> **What you are asked to do**
Write out, without alteration, everything from the first line of the items below down to and including the line that contains "clock: 4h22".

> **Data entries**
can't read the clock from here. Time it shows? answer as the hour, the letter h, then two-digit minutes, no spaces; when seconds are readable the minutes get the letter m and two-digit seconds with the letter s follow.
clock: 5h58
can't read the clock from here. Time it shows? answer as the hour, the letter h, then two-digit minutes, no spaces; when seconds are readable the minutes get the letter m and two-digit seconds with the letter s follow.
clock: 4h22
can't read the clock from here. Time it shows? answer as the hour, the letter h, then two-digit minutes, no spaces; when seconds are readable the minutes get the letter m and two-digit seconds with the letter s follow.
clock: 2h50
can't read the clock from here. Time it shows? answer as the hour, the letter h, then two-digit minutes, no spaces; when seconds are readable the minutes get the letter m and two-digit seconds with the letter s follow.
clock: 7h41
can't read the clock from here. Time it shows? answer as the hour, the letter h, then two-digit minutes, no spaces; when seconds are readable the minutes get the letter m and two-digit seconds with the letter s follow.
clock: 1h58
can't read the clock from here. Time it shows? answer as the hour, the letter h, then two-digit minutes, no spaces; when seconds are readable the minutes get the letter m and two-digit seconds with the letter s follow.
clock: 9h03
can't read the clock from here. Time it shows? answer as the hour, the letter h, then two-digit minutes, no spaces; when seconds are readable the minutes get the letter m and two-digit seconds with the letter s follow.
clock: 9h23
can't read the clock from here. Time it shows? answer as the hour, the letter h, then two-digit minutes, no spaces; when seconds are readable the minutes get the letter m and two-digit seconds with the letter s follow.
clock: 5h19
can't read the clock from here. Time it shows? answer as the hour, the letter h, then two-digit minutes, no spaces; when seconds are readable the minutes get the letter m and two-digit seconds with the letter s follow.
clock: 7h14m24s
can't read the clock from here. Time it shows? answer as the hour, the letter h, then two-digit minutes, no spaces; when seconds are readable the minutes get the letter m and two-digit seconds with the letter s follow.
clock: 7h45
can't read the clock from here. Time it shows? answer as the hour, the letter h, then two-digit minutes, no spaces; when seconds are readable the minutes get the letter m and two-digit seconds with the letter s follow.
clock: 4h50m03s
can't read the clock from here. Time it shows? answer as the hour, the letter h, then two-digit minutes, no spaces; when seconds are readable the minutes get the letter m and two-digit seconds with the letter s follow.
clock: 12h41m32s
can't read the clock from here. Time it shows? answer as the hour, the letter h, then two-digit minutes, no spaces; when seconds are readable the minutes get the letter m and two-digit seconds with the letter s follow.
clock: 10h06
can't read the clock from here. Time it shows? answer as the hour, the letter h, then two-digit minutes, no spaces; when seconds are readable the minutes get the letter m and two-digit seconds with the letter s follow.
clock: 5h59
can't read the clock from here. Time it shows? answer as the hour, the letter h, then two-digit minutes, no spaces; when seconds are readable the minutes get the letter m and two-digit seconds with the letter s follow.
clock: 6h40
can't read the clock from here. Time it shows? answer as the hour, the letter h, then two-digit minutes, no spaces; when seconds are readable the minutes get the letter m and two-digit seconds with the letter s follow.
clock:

> **Exercise answer**
can't read the clock from here. Time it shows? answer as the hour, the letter h, then two-digit minutes, no spaces; when seconds are readable the minutes get the letter m and two-digit seconds with the letter s follow.
clock: 5h58
can't read the clock from here. Time it shows? answer as the hour, the letter h, then two-digit minutes, no spaces; when seconds are readable the minutes get the letter m and two-digit seconds with the letter s follow.
clock: 4h22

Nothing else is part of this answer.